*Data for review:*
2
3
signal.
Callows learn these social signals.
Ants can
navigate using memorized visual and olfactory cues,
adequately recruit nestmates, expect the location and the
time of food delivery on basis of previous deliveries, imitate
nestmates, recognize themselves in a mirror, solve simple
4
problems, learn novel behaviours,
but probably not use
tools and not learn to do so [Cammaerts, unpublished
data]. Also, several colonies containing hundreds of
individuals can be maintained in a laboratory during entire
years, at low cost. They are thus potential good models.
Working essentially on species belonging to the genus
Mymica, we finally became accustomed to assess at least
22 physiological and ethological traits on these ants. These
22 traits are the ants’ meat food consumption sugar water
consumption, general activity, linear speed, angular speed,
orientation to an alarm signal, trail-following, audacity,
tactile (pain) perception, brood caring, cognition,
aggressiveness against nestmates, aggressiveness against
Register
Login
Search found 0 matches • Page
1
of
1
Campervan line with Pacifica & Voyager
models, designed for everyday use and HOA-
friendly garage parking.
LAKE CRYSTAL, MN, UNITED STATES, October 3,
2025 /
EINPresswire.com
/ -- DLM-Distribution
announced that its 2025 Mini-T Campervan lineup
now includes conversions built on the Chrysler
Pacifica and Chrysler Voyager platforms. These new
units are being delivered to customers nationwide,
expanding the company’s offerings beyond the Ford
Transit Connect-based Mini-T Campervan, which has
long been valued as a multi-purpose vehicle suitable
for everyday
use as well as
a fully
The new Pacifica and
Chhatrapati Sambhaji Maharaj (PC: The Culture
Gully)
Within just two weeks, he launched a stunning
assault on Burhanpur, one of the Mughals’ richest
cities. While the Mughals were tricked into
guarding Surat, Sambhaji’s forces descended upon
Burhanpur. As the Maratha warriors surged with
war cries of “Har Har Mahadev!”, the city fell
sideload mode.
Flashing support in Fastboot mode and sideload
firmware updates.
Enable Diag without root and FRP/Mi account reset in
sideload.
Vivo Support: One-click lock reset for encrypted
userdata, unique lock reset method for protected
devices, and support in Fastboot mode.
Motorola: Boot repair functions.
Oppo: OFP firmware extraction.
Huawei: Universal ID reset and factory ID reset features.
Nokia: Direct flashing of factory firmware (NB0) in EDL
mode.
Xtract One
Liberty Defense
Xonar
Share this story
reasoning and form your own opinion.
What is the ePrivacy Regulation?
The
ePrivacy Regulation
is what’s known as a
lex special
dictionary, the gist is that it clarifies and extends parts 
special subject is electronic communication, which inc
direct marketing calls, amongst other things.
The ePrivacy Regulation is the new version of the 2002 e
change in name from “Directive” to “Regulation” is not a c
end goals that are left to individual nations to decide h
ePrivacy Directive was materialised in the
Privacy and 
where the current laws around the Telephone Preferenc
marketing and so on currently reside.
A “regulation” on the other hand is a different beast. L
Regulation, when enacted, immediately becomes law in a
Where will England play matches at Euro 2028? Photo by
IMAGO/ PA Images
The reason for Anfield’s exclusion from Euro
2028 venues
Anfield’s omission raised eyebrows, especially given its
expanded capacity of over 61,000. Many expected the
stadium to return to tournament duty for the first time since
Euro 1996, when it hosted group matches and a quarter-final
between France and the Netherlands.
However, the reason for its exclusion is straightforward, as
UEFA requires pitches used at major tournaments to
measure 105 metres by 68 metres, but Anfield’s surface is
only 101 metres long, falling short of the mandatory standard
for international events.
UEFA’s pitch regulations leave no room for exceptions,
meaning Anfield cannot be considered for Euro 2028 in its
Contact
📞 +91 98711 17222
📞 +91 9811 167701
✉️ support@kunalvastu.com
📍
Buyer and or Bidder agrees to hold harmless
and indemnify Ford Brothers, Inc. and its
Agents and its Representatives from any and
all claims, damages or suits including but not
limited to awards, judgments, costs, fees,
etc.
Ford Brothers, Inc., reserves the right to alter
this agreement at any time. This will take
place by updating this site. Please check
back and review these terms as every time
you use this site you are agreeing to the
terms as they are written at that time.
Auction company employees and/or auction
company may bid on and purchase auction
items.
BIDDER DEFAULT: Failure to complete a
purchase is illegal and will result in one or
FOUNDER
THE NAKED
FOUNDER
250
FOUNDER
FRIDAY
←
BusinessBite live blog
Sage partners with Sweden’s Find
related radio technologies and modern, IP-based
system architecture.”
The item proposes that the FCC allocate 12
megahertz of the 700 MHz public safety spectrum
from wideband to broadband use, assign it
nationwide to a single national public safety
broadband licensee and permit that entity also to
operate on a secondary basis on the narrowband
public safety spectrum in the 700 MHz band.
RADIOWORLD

*Task:*
Write out only the lines that run from the line containing "between France and the Netherlands." through the line containing "only 101 metres", both included, exactly as they appear above.

*Exercise response:*
between France and the Netherlands.
However, the reason for its exclusion is straightforward, as
UEFA requires pitches used at major tournaments to
measure 105 metres by 68 metres, but Anfield’s surface is
only 101 metres long, falling short of the mandatory standard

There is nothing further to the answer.